Add Scavenger Hunts.

Have them use their maps and create points in the class that represent a point on the map. It takes five minutes to put together and students love it. Add a reward to the mix, and they’ll like it even better.

22. Lesson:  Government

Teaching the branches of the government and how they work may be important but it can be an excruciating process. So many students despise the thought of it. So adding interest needs to be sprinkled throughout the lessons.

Add Current Events.

There’s no other way to get students to learn this part of social studies than to tell them to find a story on a weekly basis that’s related to the topic at hand. Or, just have UpFront, Scope, or Time for Kids available in the classroom for students to find stories that apply.

23. Lesson:  Civil Rights

One of the most important lessons taught to students, this gives them a deeper understanding of right and wrong and why laws exist and need to be enforced. Sometimes students see it as ancient history though. So keep it current as well.

Add Students.

Ask the important question: How have things changed? Have them list it or journal it then expand on that as the lesson continues. They need to understand their relationship to it.

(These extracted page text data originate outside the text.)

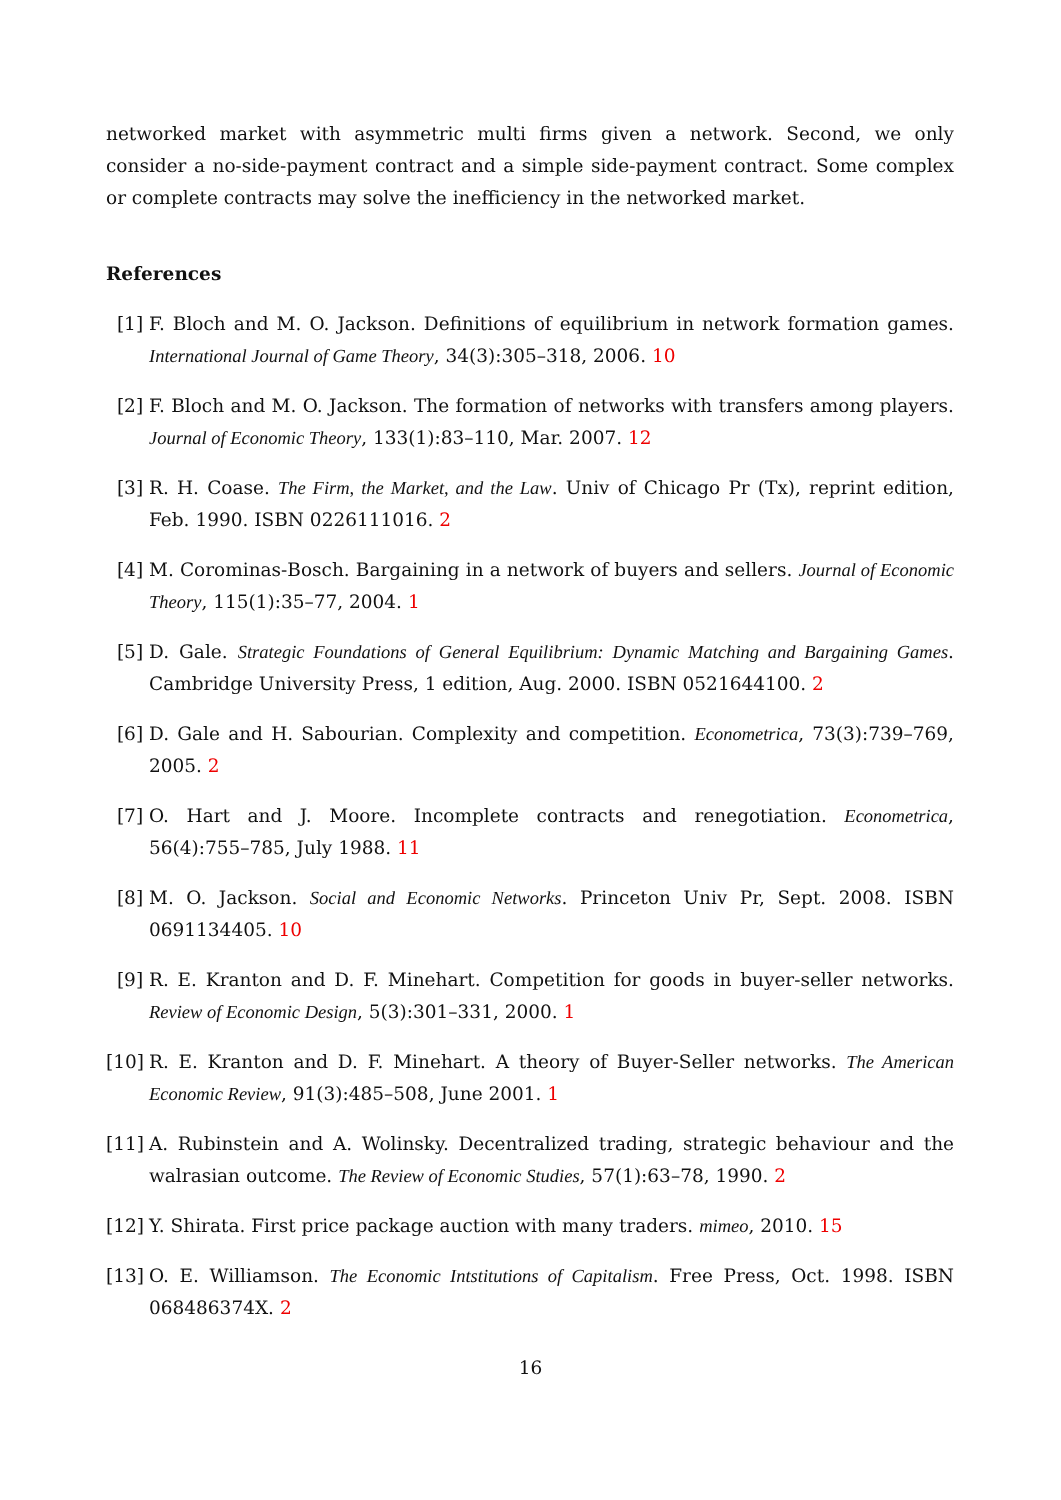networked market with asymmetric multi firms given a network. Second, we only consider a no-side-payment contract and a simple side-payment contract. Some complex or complete contracts may solve the inefficiency in the networked market.
References
[1] F. Bloch and M. O. Jackson. Definitions of equilibrium in network formation games. International Journal of Game Theory, 34(3):305–318, 2006. 10
[2] F. Bloch and M. O. Jackson. The formation of networks with transfers among players. Journal of Economic Theory, 133(1):83–110, Mar. 2007. 12
[3] R. H. Coase. The Firm, the Market, and the Law. Univ of Chicago Pr (Tx), reprint edition, Feb. 1990. ISBN 0226111016. 2
[4] M. Corominas-Bosch. Bargaining in a network of buyers and sellers. Journal of Economic Theory, 115(1):35–77, 2004. 1
[5] D. Gale. Strategic Foundations of General Equilibrium: Dynamic Matching and Bargaining Games. Cambridge University Press, 1 edition, Aug. 2000. ISBN 0521644100. 2
[6] D. Gale and H. Sabourian. Complexity and competition. Econometrica, 73(3):739–769, 2005. 2
[7] O. Hart and J. Moore. Incomplete contracts and renegotiation. Econometrica, 56(4):755–785, July 1988. 11
[8] M. O. Jackson. Social and Economic Networks. Princeton Univ Pr, Sept. 2008. ISBN 0691134405. 10
[9] R. E. Kranton and D. F. Minehart. Competition for goods in buyer-seller networks. Review of Economic Design, 5(3):301–331, 2000. 1
[10] R. E. Kranton and D. F. Minehart. A theory of Buyer-Seller networks. The American Economic Review, 91(3):485–508, June 2001. 1
[11] A. Rubinstein and A. Wolinsky. Decentralized trading, strategic behaviour and the walrasian outcome. The Review of Economic Studies, 57(1):63–78, 1990. 2
[12] Y. Shirata. First price package auction with many traders. mimeo, 2010. 15
[13] O. E. Williamson. The Economic Intstitutions of Capitalism. Free Press, Oct. 1998. ISBN 068486374X. 2
16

24. Lesson:  American History

Teaching students about the Revolutionary War may be interesting to the two history buffs whose eyes sparkle when they hear the topic. But, the rest of the class might be going comatose. So, give them options.

Add Inventions.

Ask students what they would’ve done without air conditioning or even electricity considering that it had just been discovered. Ask them what they would’ve invented. Possibly assign them inventors to research.

25. Lesson:  World History

Teaching world history can actually be a very interesting lesson for students because they learn so much about parts of the world that they otherwise may never have known. However, ingesting this information means a lot of textbook chapters. To break the routine, just think of the wild, imaginative stories created by cultures around the world.

Add Stories, Myths, and Legends.

Learning about countries and their unique cultures through myths, legends, and other stories makes the countries live inside the students’ minds and gives value to their knowledge. So, ask them to bring in an article or information about a legend or story unique to a particular country then share it with the class.